How Does the Brain Process Fear?
Summary: Study reveals the globus pallidus plays a critical role in fear processing.
When a frightful creature startles you, your brain may activate its fear-processing circuitry, sending your heart racing to help you escape the threat. It’s also the job of the brain’s fear-processing circuits to help you learn from experience to recognize which situations are truly dangerous and to respond appropriately–so if the scare comes from a costumed goblin, you’ll probably recover quickly.
In more dire circumstances, however, the brain’s fear response can be critical for survival. “Being able to fear is the ability to sense the danger and is the driving force to figure out a way to escape or fight back,” said Cold Spring Harbor Laboratory Professor Bo Li.
Li’s team is probing the brain circuits that underlie fear, using sophisticated neuroscience tools to map their connections and tease out how specific components contribute to learning fear. A deeper understanding of these circuits could lead to better ways to control the overactive or inappropriate fear responses experienced by people with anxiety disorders.
Many of their studies begin with the amygdala, an almond-shaped structure that is considered the hub for fear processing in the brain. While the amygdala was once thought to be devoted exclusively to processing fear, researchers are now broadening their understanding of its role. Li’s team has found that the amygdala is also important for reward-based learning, and as they trace its connections to other parts of the brain, they are uncovering additional complexity. Li said:
“It is important for formation of fearful memory, but it’s also important for interacting with other brain systems in a different behavior context. We think that this circuit that we discovered that plays a role in regulating fearful memory is only a tip of the iceberg. It is indeed important for regulating fearful memory, but probably is also involved in more complex behavior.”

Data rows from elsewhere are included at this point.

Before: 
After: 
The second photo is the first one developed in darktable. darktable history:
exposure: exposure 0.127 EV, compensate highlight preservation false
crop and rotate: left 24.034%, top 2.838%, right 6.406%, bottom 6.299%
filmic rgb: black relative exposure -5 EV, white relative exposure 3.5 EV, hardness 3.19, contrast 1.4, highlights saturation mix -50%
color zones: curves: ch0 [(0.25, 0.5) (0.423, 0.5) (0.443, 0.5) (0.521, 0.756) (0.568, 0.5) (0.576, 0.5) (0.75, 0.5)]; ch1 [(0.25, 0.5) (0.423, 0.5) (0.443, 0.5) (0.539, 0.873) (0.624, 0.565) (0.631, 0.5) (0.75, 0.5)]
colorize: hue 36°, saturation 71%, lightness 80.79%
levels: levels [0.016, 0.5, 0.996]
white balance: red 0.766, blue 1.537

Li and his colleagues were surprised recently to find that the amygdala communicates with a part of the brain best known for its role in controlling movement. The structure, called the globus pallidus, was not known to be involved in fear processing or memory formation. But when the researchers interfered with signaling between the amygdala and the globus pallidus in the brains of mice, they found that the animals failed to learn that a particular sound cue signaled an unpleasant sensation.

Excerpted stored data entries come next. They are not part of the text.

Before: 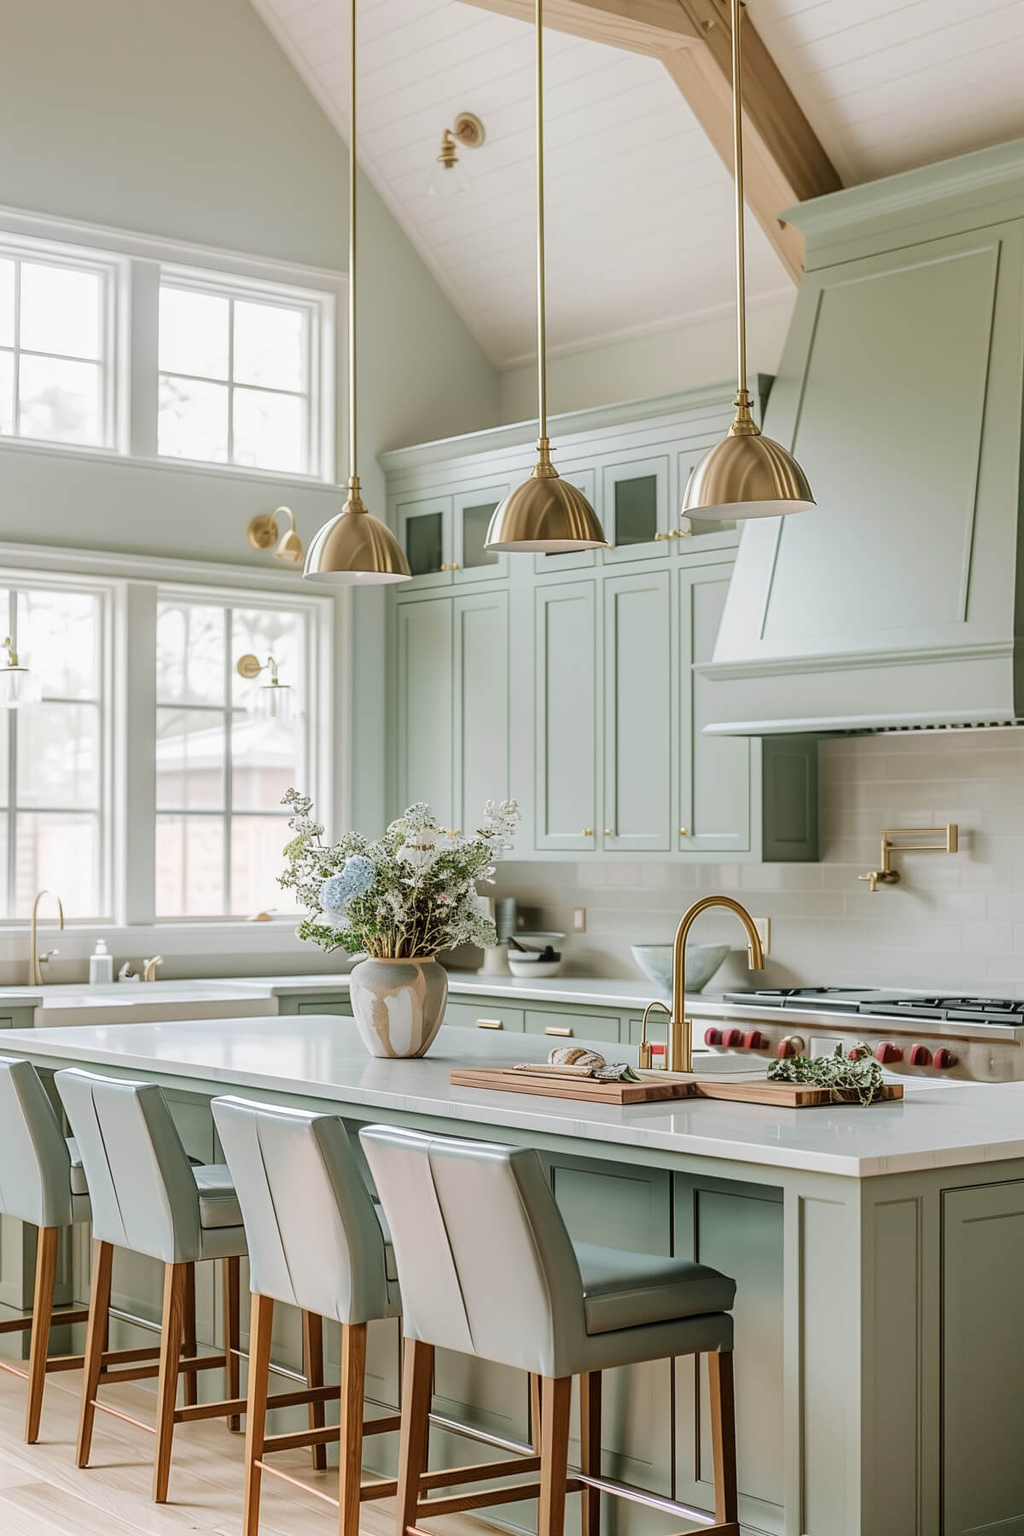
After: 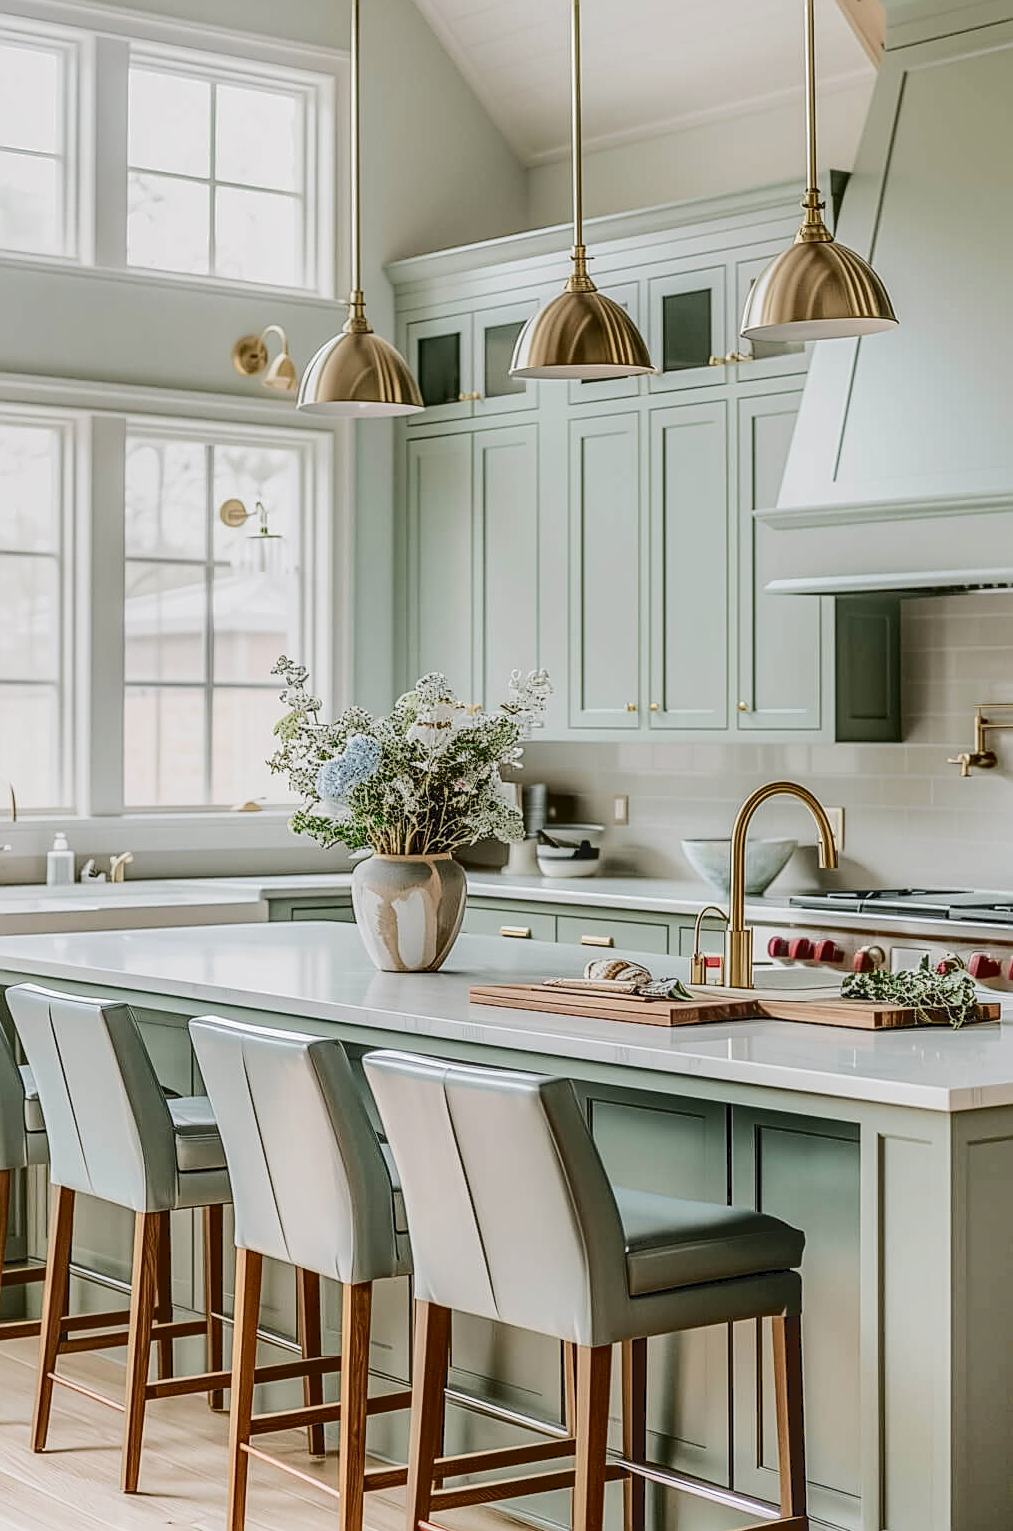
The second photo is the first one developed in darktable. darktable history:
tone curve: curves: ch0 [(0, 0) (0.003, 0.198) (0.011, 0.198) (0.025, 0.198) (0.044, 0.198) (0.069, 0.201) (0.1, 0.202) (0.136, 0.207) (0.177, 0.212) (0.224, 0.222) (0.277, 0.27) (0.335, 0.332) (0.399, 0.422) (0.468, 0.542) (0.543, 0.626) (0.623, 0.698) (0.709, 0.764) (0.801, 0.82) (0.898, 0.863) (1, 1)], color space Lab, independent channels, preserve colors none
crop and rotate: left 4.875%, top 14.933%, right 10.666%
local contrast: highlights 60%, shadows 64%, detail 160%
tone equalizer: -8 EV 0.267 EV, -7 EV 0.457 EV, -6 EV 0.417 EV, -5 EV 0.266 EV, -3 EV -0.268 EV, -2 EV -0.404 EV, -1 EV -0.403 EV, +0 EV -0.254 EV, edges refinement/feathering 500, mask exposure compensation -1.57 EV, preserve details no
sharpen: on, module defaults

Based on their experiments, this component of the fear-processing circuitry might be important for alerting the brain “which situations are worth learning from,” Li said.
Li’s team and collaborators at Stanford University reported recent findings in the Journal of Neuroscience.
About this neuroscience and fear research news
Contact: Sara Roncero-Menendez – CSHL
Image: Image is credited to Li lab/CSHL, 2020
Original Research: Closed access.
“A central amygdala-globus pallidus circuit conveys unconditioned stimulus-related information and controls fear learning” by Bo Li et al. Journal of Neuroscience
A central amygdala-globus pallidus circuit conveys unconditioned stimulus-related information and controls fear learning
The central amygdala (CeA) is critically involved in a range of adaptive behaviors, including defensive behaviors. Neurons in the CeA send long-range projections to a number of extra-amygdala targets, but the functions of these projections remain elusive. Here, we report that a previously neglected CeA-to-globus pallidus external segment (GPe) circuit plays an essential role in classical fear conditioning. By anatomical tracing, in situ hybridization and channelrhodopsin (ChR2)-assisted circuit mapping in both male and female mice, we found that a subset of CeA neurons send projections to the GPe, and the majority of these GPe-projecting CeA neurons express the neuropeptide somatostatin. Notably, chronic inhibition of GPe-projecting CeA neurons with the tetanus toxin light chain completely blocks auditory fear conditioning. In vivo fiber photometry revealed that these neurons are selectively excited by the unconditioned stimulus (US) during fear conditioning. Furthermore, transient optogenetic inactivation or activation of these neurons selectively during US presentation impairs or promotes, respectively, fear learning. Our results suggest that a major function of GPe-projecting CeA neurons is to represent and convey US-related information through the CeA-GPe circuit, thereby regulating learning in fear conditioning.
The central amygdala (CeA) has been implicated in the establishment of defensive behaviors towards threats, but the underlying circuit mechanisms remain unclear. Here we found that a subpopulation of neurons in the CeA, which are mainly those that express the neuropeptide somatostatin, send projections to the globus pallidus external segment (GPe), and this CeA-GPe circuit conveys unconditioned stimulus-related information during classical fear conditioning, thereby having an indispensable role in learning. Our results reveal a previously unknown circuit mechanism for fear learning.